Policy reversal or consolidation? Turkey needs the former while Egypt needs the latter if the two middle-income countries are to avoid deeper balance-of-payments problems amid elevated global rates.
Economic output in Turkey is more than double that of Egypt with a similarly sized labour force but both have large external financing requirements as domestic savings fall short of investment needs, resulting in large, sustained current-account deficits. Both countries are also strategically important for Europe, notably in terms of their energy endowments.

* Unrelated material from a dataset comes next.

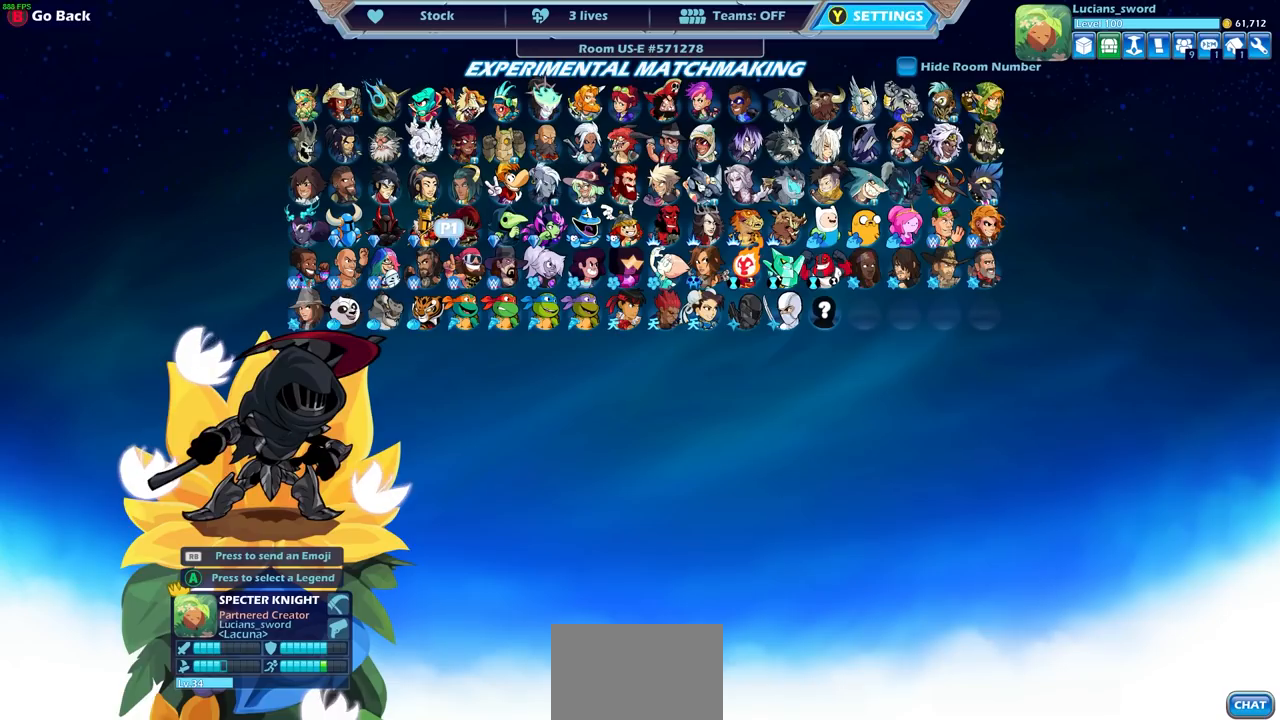
{"buttons": [], "left_stick": "center", "right_stick": "center", "events": [[33, "DPAD_DOWN", "up"], [317, "DPAD_RIGHT", "down"], [450, "DPAD_RIGHT", "up"]]}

Egypt and Turkey face tough policy trade-offs as the pandemic and energy crises have worsened long-standing macroeconomic imbalances, which are now in danger of further deterioration as external borrowing costs have risen and currencies fall against the dollar. Financing risks have intensified. Ten-year international bonds trade around 9% for Turkey and 18% for Egypt.
Turkey’s relative resilience is helped by its more diversified economy. However, the consequences of an unorthodox and counter-productive monetary policy – in which real rates remain one of the lowest in the world even as inflation stays high – represent significant risks given the uncertainty over the outcome of general elections due on 14 May.
Egypt is trying to address its economic imbalances more positively but that leaves much riding on the enactment of stringent IMF-backed reforms centred on full liberalisation of the exchange rate and reducing the State’s role in the economy. Swift progress is essential to restoring international capital market access but is proving hard to accomplish, hence the delay of the IMF’s first review of the programme.
Figure 1: External financing needs are large relative to gross international reserves
% of gross international reserves (LHS), % of GDP (RHS)
Both countries have significant external financing requirements, but Turkey’s current policy mix is riskier than Egypt’s in the longer term. Turkey’s external financing needs (Figure 1) are estimated at USD 230bn in 2023, equivalent to around 25% of GDP, against Egypt’s more modest USD 23bn or about 6% of GDP (including IMF repayments but excluding short-term deposits from Gulf Cooperation Council members). This difference reflects the size of current-account deficits and the structure of external debt. Turkey’s external debt is primarily issued by the private sector, equivalent to 52% of the aggregate external debt, compared with around 20% for Egypt.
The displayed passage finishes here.